* What to produce: This exercise calls for every line of the data below with the string "significant" in it.

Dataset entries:
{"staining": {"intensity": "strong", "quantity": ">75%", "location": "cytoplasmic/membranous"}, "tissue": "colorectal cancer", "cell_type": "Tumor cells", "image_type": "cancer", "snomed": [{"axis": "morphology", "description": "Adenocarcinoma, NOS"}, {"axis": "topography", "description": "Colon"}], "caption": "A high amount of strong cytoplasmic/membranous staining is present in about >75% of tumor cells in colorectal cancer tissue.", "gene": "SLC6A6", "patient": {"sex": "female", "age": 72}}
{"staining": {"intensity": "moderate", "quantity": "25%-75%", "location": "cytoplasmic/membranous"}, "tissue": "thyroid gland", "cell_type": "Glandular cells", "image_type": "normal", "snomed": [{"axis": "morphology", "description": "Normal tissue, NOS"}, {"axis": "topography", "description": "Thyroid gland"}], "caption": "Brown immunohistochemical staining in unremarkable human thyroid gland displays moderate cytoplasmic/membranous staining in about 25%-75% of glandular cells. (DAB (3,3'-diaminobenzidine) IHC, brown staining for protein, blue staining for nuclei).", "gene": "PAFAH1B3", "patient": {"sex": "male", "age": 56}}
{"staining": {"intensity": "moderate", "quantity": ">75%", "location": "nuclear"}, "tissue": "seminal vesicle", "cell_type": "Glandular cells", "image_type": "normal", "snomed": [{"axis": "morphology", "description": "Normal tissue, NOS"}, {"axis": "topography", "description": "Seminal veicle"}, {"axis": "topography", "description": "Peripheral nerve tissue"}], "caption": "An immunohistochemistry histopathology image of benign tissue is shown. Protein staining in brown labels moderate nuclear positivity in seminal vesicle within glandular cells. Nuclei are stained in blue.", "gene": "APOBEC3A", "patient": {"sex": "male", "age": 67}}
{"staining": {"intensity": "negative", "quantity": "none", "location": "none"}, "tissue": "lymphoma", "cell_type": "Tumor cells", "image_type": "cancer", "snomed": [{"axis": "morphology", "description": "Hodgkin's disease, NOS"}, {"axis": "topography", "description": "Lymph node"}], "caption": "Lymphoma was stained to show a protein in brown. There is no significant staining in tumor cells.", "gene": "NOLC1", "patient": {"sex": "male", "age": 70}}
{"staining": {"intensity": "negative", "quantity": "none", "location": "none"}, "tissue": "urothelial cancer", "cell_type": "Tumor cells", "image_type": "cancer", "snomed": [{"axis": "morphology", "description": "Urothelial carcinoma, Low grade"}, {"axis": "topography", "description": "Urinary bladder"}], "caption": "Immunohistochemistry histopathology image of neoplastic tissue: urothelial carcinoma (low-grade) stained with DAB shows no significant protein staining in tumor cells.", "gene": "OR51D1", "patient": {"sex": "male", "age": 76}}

* Response for this exercise:
{"staining": {"intensity": "negative", "quantity": "none", "location": "none"}, "tissue": "lymphoma", "cell_type": "Tumor cells", "image_type": "cancer", "snomed": [{"axis": "morphology", "description": "Hodgkin's disease, NOS"}, {"axis": "topography", "description": "Lymph node"}], "caption": "Lymphoma was stained to show a protein in brown. There is no significant staining in tumor cells.", "gene": "NOLC1", "patient": {"sex": "male", "age": 70}}
{"staining": {"intensity": "negative", "quantity": "none", "location": "none"}, "tissue": "urothelial cancer", "cell_type": "Tumor cells", "image_type": "cancer", "snomed": [{"axis": "morphology", "description": "Urothelial carcinoma, Low grade"}, {"axis": "topography", "description": "Urinary bladder"}], "caption": "Immunohistochemistry histopathology image of neoplastic tissue: urothelial carcinoma (low-grade) stained with DAB shows no significant protein staining in tumor cells.", "gene": "OR51D1", "patient": {"sex": "male", "age": 76}}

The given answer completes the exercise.